To keep the demons of loneliness at bay, Caden marries Claire (Michelle Williams), an actress who is gaga over him. Sammy (Tom Noonan), a man who has been following Caden around for 20 years, is hired to play him in the drama. To complicate matters even more, Tammy (Emily Watson) joins the cast to play Hazel, and he winds up with sexual feelings for her as well.
The years pass, and the play gathers momentum but is not completed. Caden meets his grown-up daughter (Robin Weigert), a tattooed lady whose attitudes toward him have been twisted by Maria in Berlin.
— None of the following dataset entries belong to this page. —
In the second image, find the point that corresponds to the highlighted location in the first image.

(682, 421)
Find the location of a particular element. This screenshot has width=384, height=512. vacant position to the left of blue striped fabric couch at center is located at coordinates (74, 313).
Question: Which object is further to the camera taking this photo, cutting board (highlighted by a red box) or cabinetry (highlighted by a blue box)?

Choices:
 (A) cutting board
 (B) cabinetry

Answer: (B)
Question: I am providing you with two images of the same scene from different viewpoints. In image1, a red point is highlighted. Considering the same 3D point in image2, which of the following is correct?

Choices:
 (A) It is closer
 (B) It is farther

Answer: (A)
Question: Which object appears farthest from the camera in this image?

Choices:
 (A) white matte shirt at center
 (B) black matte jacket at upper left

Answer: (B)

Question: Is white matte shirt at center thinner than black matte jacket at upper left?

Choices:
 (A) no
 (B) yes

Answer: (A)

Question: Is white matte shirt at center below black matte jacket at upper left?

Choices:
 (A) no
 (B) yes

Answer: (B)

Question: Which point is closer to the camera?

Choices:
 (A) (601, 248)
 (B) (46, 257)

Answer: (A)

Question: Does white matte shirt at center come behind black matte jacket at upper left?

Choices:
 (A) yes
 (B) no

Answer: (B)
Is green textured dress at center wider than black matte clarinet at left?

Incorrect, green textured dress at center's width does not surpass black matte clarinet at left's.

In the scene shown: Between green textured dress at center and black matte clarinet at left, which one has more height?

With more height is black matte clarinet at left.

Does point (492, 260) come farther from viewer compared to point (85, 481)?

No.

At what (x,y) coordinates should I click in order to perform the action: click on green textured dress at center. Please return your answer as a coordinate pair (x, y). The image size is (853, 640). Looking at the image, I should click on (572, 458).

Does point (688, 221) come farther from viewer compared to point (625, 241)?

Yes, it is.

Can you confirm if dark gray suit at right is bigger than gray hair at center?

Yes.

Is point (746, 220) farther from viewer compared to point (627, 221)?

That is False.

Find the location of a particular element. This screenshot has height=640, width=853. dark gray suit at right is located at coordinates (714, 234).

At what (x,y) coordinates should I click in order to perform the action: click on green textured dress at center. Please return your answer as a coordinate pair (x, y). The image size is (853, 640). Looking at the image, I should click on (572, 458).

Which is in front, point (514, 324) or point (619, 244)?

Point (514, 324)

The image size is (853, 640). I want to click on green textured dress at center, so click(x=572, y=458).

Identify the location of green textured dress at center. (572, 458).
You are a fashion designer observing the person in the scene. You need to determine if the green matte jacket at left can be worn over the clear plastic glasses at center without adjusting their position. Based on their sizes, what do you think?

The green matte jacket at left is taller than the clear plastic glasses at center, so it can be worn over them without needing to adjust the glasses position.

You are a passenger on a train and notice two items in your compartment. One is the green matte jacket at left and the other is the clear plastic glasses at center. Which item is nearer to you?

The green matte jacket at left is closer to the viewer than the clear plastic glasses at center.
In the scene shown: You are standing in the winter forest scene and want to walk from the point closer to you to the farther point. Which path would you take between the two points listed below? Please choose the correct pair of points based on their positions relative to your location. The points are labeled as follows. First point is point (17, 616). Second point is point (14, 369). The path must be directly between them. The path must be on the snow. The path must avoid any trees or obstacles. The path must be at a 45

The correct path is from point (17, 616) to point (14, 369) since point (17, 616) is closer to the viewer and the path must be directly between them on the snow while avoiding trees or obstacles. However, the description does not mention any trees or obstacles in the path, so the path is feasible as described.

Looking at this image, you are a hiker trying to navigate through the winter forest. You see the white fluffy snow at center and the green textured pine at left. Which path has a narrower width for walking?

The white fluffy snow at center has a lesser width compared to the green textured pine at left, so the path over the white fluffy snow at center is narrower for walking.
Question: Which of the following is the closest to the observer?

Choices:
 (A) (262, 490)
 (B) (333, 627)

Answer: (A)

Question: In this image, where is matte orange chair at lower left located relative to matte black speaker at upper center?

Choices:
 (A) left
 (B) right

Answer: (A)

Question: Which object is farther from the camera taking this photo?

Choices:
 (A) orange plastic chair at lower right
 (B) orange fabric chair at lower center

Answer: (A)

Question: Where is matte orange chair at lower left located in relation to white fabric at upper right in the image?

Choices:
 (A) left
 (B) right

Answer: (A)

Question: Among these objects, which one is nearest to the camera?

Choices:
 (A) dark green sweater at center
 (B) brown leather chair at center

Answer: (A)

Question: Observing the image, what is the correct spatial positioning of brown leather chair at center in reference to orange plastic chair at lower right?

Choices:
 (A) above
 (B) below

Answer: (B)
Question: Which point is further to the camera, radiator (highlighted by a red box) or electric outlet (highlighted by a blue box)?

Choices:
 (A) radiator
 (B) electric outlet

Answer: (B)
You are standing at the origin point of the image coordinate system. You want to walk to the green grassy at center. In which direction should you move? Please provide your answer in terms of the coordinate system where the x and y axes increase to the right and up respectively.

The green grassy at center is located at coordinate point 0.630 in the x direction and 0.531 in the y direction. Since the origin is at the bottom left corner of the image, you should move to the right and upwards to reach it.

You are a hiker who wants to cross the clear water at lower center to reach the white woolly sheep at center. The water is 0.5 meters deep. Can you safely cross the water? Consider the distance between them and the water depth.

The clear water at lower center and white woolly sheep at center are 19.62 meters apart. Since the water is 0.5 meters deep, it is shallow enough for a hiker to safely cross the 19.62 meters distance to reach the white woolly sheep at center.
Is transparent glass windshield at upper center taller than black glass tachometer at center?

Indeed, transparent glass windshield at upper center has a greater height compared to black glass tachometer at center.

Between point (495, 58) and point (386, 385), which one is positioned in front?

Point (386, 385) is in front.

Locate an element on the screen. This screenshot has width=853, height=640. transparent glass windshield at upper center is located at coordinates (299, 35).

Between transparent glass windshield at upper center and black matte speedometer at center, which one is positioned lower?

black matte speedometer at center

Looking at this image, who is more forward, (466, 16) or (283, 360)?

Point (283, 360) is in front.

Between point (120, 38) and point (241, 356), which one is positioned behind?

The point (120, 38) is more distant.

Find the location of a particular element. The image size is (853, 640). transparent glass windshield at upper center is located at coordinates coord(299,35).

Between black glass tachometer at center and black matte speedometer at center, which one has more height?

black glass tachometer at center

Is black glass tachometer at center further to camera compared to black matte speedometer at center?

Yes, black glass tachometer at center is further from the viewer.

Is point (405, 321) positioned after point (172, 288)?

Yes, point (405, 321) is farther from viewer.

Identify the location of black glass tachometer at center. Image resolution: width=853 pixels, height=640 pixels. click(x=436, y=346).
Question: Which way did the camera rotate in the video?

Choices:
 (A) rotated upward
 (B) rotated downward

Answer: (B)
When he runs out of energy to carry on, Millicent Weems (Dianne Wiest), a veteran thespian, volunteers to direct the mammoth project.
Synecdoche, New York marks Charlie Kaufman's debut as a film director. He has gathered many fans with his imaginative screenplays of Being John Malkovich and Eternal Sunshine of the Spotless Mind, for which he won an Academy Award. But only extremely adventuresome filmgoers will be able to patiently endure all the time shifts, multiple storylines and bizarre fantasy elements here, such as Hazel's domicile which is always on fire.
Still, in spite of the cluttered nature of the story, Kaufman keeps us watching since we are all haunted by the fear of physical deterioration and death, and we all harbor the hope that we can do something meaningful with our lives before it's too late. Hoffman pulls out all the stops in his depiction of the manifold emotional, sexual, and artistic challenges that Caden faces in middle-age. Watching him squirm, we tally up our own losses and think about what we might leave behind as our legacy.
Special DVD features include "In and Around Synecdoche, New York"; "The Story of Caden Cotard: In Conversation with Philip Seymour Hoffman"; "Infectious Diseases in Cattle: Blogger's Roundtable"; screen animations; and an NFTS/Script Masterclass with director Charlie Kaufman.